Extract the text of each row below, copying every line word for word and keeping the original line order.

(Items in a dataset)
—————
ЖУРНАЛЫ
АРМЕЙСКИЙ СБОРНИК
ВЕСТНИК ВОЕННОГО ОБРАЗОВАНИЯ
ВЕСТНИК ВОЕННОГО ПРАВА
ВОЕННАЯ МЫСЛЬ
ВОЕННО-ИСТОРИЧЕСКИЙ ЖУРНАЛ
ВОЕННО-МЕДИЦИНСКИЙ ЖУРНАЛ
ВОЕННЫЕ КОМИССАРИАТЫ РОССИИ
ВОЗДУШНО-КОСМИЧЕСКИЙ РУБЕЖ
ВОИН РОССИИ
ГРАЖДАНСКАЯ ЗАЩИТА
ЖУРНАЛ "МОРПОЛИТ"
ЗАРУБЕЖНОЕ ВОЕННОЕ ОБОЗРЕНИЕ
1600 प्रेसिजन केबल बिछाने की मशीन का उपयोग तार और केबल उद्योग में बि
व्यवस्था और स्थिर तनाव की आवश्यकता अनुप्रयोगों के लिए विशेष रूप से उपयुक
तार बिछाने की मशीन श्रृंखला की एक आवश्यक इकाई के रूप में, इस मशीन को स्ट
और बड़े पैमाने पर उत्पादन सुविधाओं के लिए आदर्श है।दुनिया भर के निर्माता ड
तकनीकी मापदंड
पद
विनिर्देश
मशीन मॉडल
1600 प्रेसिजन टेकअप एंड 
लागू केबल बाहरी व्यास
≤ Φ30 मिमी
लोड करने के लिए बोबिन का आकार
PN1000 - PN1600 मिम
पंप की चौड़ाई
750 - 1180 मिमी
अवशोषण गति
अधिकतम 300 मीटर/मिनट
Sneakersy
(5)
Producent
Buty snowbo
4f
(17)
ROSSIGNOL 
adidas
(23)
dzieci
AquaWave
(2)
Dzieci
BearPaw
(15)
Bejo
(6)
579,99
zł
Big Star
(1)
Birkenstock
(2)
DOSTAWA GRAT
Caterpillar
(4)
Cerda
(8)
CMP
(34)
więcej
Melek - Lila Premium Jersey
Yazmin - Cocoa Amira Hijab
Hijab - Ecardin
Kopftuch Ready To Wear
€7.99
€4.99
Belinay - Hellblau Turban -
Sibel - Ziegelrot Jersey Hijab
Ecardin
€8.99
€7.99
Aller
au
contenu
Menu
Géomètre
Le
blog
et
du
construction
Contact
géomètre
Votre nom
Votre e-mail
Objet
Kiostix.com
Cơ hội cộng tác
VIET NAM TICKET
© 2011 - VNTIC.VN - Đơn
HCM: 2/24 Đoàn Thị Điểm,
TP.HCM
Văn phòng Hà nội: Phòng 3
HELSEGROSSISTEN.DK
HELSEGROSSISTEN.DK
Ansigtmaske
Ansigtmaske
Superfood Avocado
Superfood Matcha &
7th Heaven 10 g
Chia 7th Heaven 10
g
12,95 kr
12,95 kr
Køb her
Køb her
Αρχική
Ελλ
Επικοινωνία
—————
* [Response to this task]:
ЖУРНАЛЫ
АРМЕЙСКИЙ СБОРНИК
ВЕСТНИК ВОЕННОГО ОБРАЗОВАНИЯ
ВЕСТНИК ВОЕННОГО ПРАВА
ВОЕННАЯ МЫСЛЬ
ВОЕННО-ИСТОРИЧЕСКИЙ ЖУРНАЛ
ВОЕННО-МЕДИЦИНСКИЙ ЖУРНАЛ
ВОЕННЫЕ КОМИССАРИАТЫ РОССИИ
ВОЗДУШНО-КОСМИЧЕСКИЙ РУБЕЖ
ВОИН РОССИИ
ГРАЖДАНСКАЯ ЗАЩИТА
ЖУРНАЛ "МОРПОЛИТ"
ЗАРУБЕЖНОЕ ВОЕННОЕ ОБОЗРЕНИЕ
1600 प्रेसिजन केबल बिछाने की मशीन का उपयोग तार और केबल उद्योग में बि
व्यवस्था और स्थिर तनाव की आवश्यकता अनुप्रयोगों के लिए विशेष रूप से उपयुक
तार बिछाने की मशीन श्रृंखला की एक आवश्यक इकाई के रूप में, इस मशीन को स्ट
और बड़े पैमाने पर उत्पादन सुविधाओं के लिए आदर्श है।दुनिया भर के निर्माता ड
तकनीकी मापदंड
पद
विनिर्देश
मशीन मॉडल
1600 प्रेसिजन टेकअप एंड 
लागू केबल बाहरी व्यास
≤ Φ30 मिमी
लोड करने के लिए बोबिन का आकार
PN1000 - PN1600 मिम
पंप की चौड़ाई
750 - 1180 मिमी
अवशोषण गति
अधिकतम 300 मीटर/मिनट
Sneakersy
(5)
Producent
Buty snowbo
4f
(17)
ROSSIGNOL 
adidas
(23)
dzieci
AquaWave
(2)
Dzieci
BearPaw
(15)
Bejo
(6)
579,99
zł
Big Star
(1)
Birkenstock
(2)
DOSTAWA GRAT
Caterpillar
(4)
Cerda
(8)
CMP
(34)
więcej
Melek - Lila Premium Jersey
Yazmin - Cocoa Amira Hijab
Hijab - Ecardin
Kopftuch Ready To Wear
€7.99
€4.99
Belinay - Hellblau Turban -
Sibel - Ziegelrot Jersey Hijab
Ecardin
€8.99
€7.99
Aller
au
contenu
Menu
Géomètre
Le
blog
et
du
construction
Contact
géomètre
Votre nom
Votre e-mail
Objet
Kiostix.com
Cơ hội cộng tác
VIET NAM TICKET
© 2011 - VNTIC.VN - Đơn
HCM: 2/24 Đoàn Thị Điểm,
TP.HCM
Văn phòng Hà nội: Phòng 3
HELSEGROSSISTEN.DK
HELSEGROSSISTEN.DK
Ansigtmaske
Ansigtmaske
Superfood Avocado
Superfood Matcha &
7th Heaven 10 g
Chia 7th Heaven 10
g
12,95 kr
12,95 kr
Køb her
Køb her
Αρχική
Ελλ
Επικοινωνία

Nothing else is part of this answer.